Filmlexikon.
Offcuts
Schnitt

Offcuts

Chutes
Murnau AI illustration

Discarded footage from rough cut — unused takes, false starts, overlong shots. Often salvageable for B-roll or pickups later.

Du sitzt im Schneideraum, hast gerade eine Szene zusammengeschnitten, und übrig bleiben Meter um Meter Material auf dem Schneidetisch — Aufnahmen, die nicht ins finale Bild passen. Das sind deine Chutes: das Abfallmaterial aus dem Rohschnitt, die verworfenen Takes, die false starts, die Einstellungen, die drei Sekunden zu lang sind. Im anglo-amerikanischen Raum heißt das Offcuts — und der Name täuscht: Es ist nicht einfach Müll.

In der klassischen analogen Schnitt-Ära war das Unterscheiden zwischen Chutes und verwendetem Material eine physische Notwendigkeit — du schnittest mit Schere und Klebeband, und die nicht verwendeten Streifen landeten im Papierkorb oder wurden separat gelagert. Heute, im digitalen Workflow, existieren Chutes als deselektierte Clips in deinem Projekt, als Rohfassung-Varianten oder als Exporte, die du bewusst aus der Timeline entfernt hast. Aber das Konzept ist gleich geblieben: Es sind Aufnahmen, die du in der aktuellen Schnittfassung nicht brauchst.

Hier wird's praktisch: Chutes sind dein Sicherheitsnetz. Ein Cutter unter Druck wirft selten etwas weg. Stattdessen lagert man Chutes separat — in einem eigenen Bin, in einem Sub-Folder, gekennzeichnet nach Szene oder Take-Nummer. Warum? Weil der Regisseur am nächsten Tag zurückkommt und sagt: «Die Einstellung war doch zu kurz» oder «Wir brauchen noch B-Roll für diese Überleitung». Dann greifst du in deine Chutes-Sammlung. Du findest dort auch Material für Reshoots — längere Versionen einer Einstellung, alternative Kamerawinkel, oder den Take mit dem Schauspieler-Fehler, der sich später doch als emotionaler wertvoll herausstellt.

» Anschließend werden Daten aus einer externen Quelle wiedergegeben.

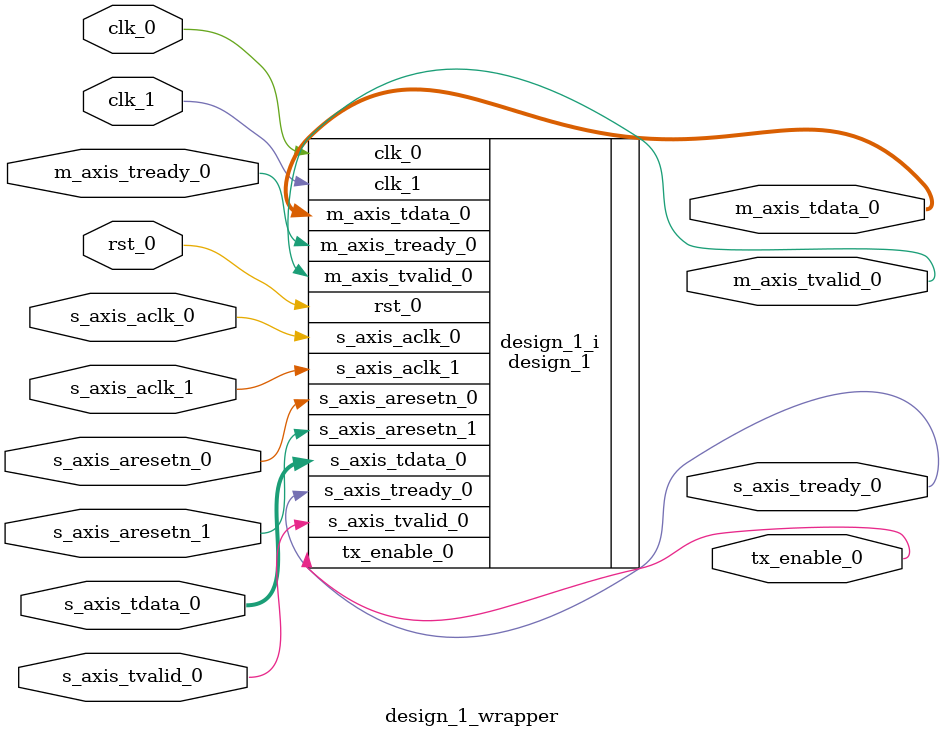
<source format=v>
`timescale 1 ps / 1 ps

module design_1_wrapper
   (clk_0,
    clk_1,
    m_axis_tdata_0,
    m_axis_tready_0,
    m_axis_tvalid_0,
    rst_0,
    s_axis_aclk_0,
    s_axis_aclk_1,
    s_axis_aresetn_0,
    s_axis_aresetn_1,
    s_axis_tdata_0,
    s_axis_tready_0,
    s_axis_tvalid_0,
    tx_enable_0);
  input clk_0;
  input clk_1;
  output [7:0]m_axis_tdata_0;
  input m_axis_tready_0;
  output m_axis_tvalid_0;
  input rst_0;
  input s_axis_aclk_0;
  input s_axis_aclk_1;
  input s_axis_aresetn_0;
  input s_axis_aresetn_1;
  input [7:0]s_axis_tdata_0;
  output s_axis_tready_0;
  input s_axis_tvalid_0;
  output tx_enable_0;

  wire clk_0;
  wire clk_1;
  wire [7:0]m_axis_tdata_0;
  wire m_axis_tready_0;
  wire m_axis_tvalid_0;
  wire rst_0;
  wire s_axis_aclk_0;
  wire s_axis_aclk_1;
  wire s_axis_aresetn_0;
  wire s_axis_aresetn_1;
  wire [7:0]s_axis_tdata_0;
  wire s_axis_tready_0;
  wire s_axis_tvalid_0;
  wire tx_enable_0;

  design_1 design_1_i
       (.clk_0(clk_0),
        .clk_1(clk_1),
        .m_axis_tdata_0(m_axis_tdata_0),
        .m_axis_tready_0(m_axis_tready_0),
        .m_axis_tvalid_0(m_axis_tvalid_0),
        .rst_0(rst_0),
        .s_axis_aclk_0(s_axis_aclk_0),
        .s_axis_aclk_1(s_axis_aclk_1),
        .s_axis_aresetn_0(s_axis_aresetn_0),
        .s_axis_aresetn_1(s_axis_aresetn_1),
        .s_axis_tdata_0(s_axis_tdata_0),
        .s_axis_tready_0(s_axis_tready_0),
        .s_axis_tvalid_0(s_axis_tvalid_0),
        .tx_enable_0(tx_enable_0));
endmodule

</source>
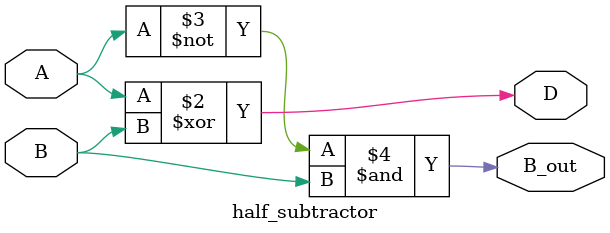
<source format=v>
`timescale 1ns / 1ps


module half_subtractor (
    input A, B,
    output reg D, B_out);
    always @(*) begin
        D = A ^ B;
        B_out = ~A & B;
    end
endmodule


</source>
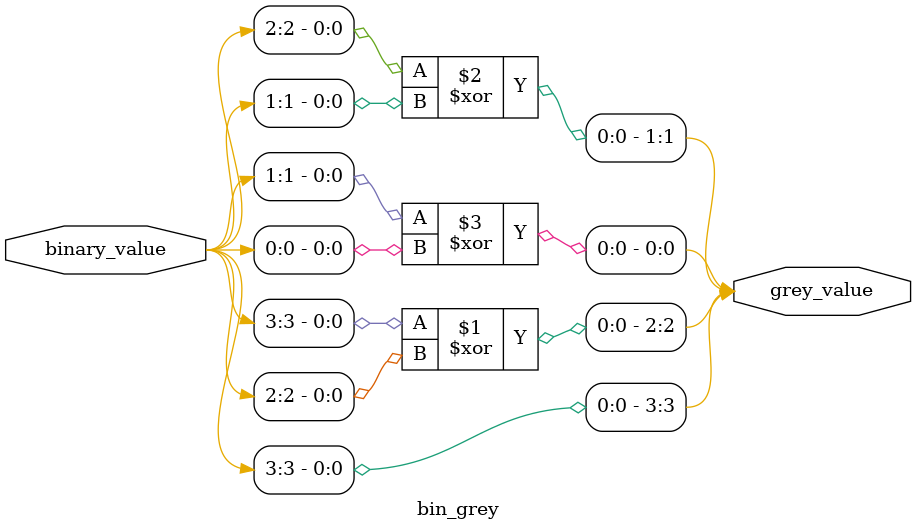
<source format=sv>
module bin_grey (
  input wire [3:0] binary_value,
  output 
   [3:0] grey_value
);
  
  assign grey_value [3] = binary_value[3];
  assign grey_value [2] = binary_value [3] ^ binary_value [2];
  assign grey_value [1] = binary_value [2] ^ binary_value [1];
  assign grey_value [0] = binary_value [1] ^ binary_value [0];
  
endmodule




</source>
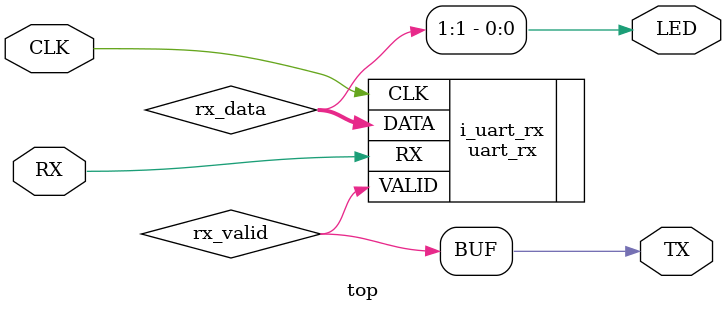
<source format=v>
/*

  top.v
  
  picocom /dev/ttyACM0 --baud 9600 --imap lfcrlf
  
  assumes 12 MHz clock

*/


`include "uart_rx_cnt.v"

module top (
    input CLK,  // global system clock 
    output LED,         // LED
    output TX, 
    input RX
    );

    wire rx_valid;
    wire [7:0] rx_data;
    
    assign LED = rx_data[1];
    assign TX = rx_valid;               // doesn't make sense yet, just for debug

    uart_rx
      #(
        .BIT_RATE(9600),
        .CLK_HZ (12_000_000),
      )
      i_uart_rx (
        .CLK(CLK),                              // Top level system clock input.
        .RX(RX),                  // UART Recieve pin.
        .VALID(rx_valid), // Valid data recieved and available.
        .DATA(rx_data),   // The recieved data.
      );

    
endmodule
    
    
</source>
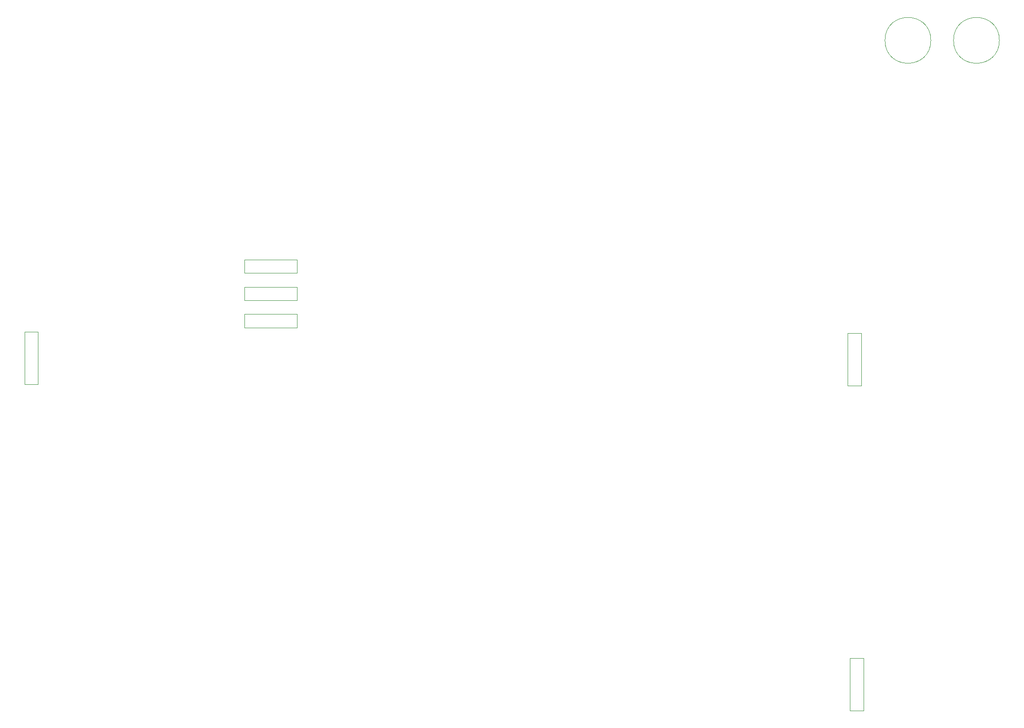
<source format=gbr>
G04 #@! TF.GenerationSoftware,KiCad,Pcbnew,(5.0.0)*
G04 #@! TF.CreationDate,2019-08-30T17:46:26+01:00*
G04 #@! TF.ProjectId,A-FB,412D46422E6B696361645F7063620000,rev?*
G04 #@! TF.SameCoordinates,Original*
G04 #@! TF.FileFunction,Other,User*
%FSLAX46Y46*%
G04 Gerber Fmt 4.6, Leading zero omitted, Abs format (unit mm)*
G04 Created by KiCad (PCBNEW (5.0.0)) date 08/30/19 17:46:26*
%MOMM*%
%LPD*%
G01*
G04 APERTURE LIST*
%ADD10C,0.050000*%
G04 APERTURE END LIST*
D10*
G04 #@! TO.C,R3*
X106925000Y-83814600D02*
X106925000Y-86314600D01*
X106925000Y-86314600D02*
X116645000Y-86314600D01*
X116645000Y-86314600D02*
X116645000Y-83814600D01*
X116645000Y-83814600D02*
X106925000Y-83814600D01*
G04 #@! TO.C,R4*
X106925000Y-78760000D02*
X106925000Y-81260000D01*
X106925000Y-81260000D02*
X116645000Y-81260000D01*
X116645000Y-81260000D02*
X116645000Y-78760000D01*
X116645000Y-78760000D02*
X106925000Y-78760000D01*
G04 #@! TO.C,R5*
X106925000Y-73680000D02*
X106925000Y-76180000D01*
X106925000Y-76180000D02*
X116645000Y-76180000D01*
X116645000Y-76180000D02*
X116645000Y-73680000D01*
X116645000Y-73680000D02*
X106925000Y-73680000D01*
G04 #@! TO.C,R6*
X68661600Y-87113400D02*
X66161600Y-87113400D01*
X66161600Y-87113400D02*
X66161600Y-96833400D01*
X66161600Y-96833400D02*
X68661600Y-96833400D01*
X68661600Y-96833400D02*
X68661600Y-87113400D01*
G04 #@! TO.C,C1*
X246800000Y-33020000D02*
G75*
G03X246800000Y-33020000I-4250000J0D01*
G01*
G04 #@! TO.C,C2*
X234100000Y-33020000D02*
G75*
G03X234100000Y-33020000I-4250000J0D01*
G01*
G04 #@! TO.C,R1*
X218689000Y-97036600D02*
X221189000Y-97036600D01*
X221189000Y-97036600D02*
X221189000Y-87316600D01*
X221189000Y-87316600D02*
X218689000Y-87316600D01*
X218689000Y-87316600D02*
X218689000Y-97036600D01*
G04 #@! TO.C,R2*
X219120000Y-147616000D02*
X219120000Y-157336000D01*
X221620000Y-147616000D02*
X219120000Y-147616000D01*
X221620000Y-157336000D02*
X221620000Y-147616000D01*
X219120000Y-157336000D02*
X221620000Y-157336000D01*
G04 #@! TD*
M02*

</source>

Ein praktischer Workflow: Markiere deine Chutes farblich (etwa Grau oder Rot im Schnitt-Programm) und exportiere sie regelmäßig auf externe Festplatte. Nach Picture Lock werden Chutes zu Gold — sie enthalten oft wertvollen Rohstoff für Titel-Sequenzen, Bonus-Features oder den Director's Cut. Manche Cutter arbeiten sogar bewusst mit Chutes-Archiven: Sie sammeln Szenen-Varianten, alternative Takes und B-Roll-Ausgangsmaterial über die gesamte Produktionsdauer und stellen das als separate Ressource für Schnittfassung-Anpassungen bereit. Ein professioneller Umgang mit deinen Chutes spart dir in der finalen Phase Tage Arbeit.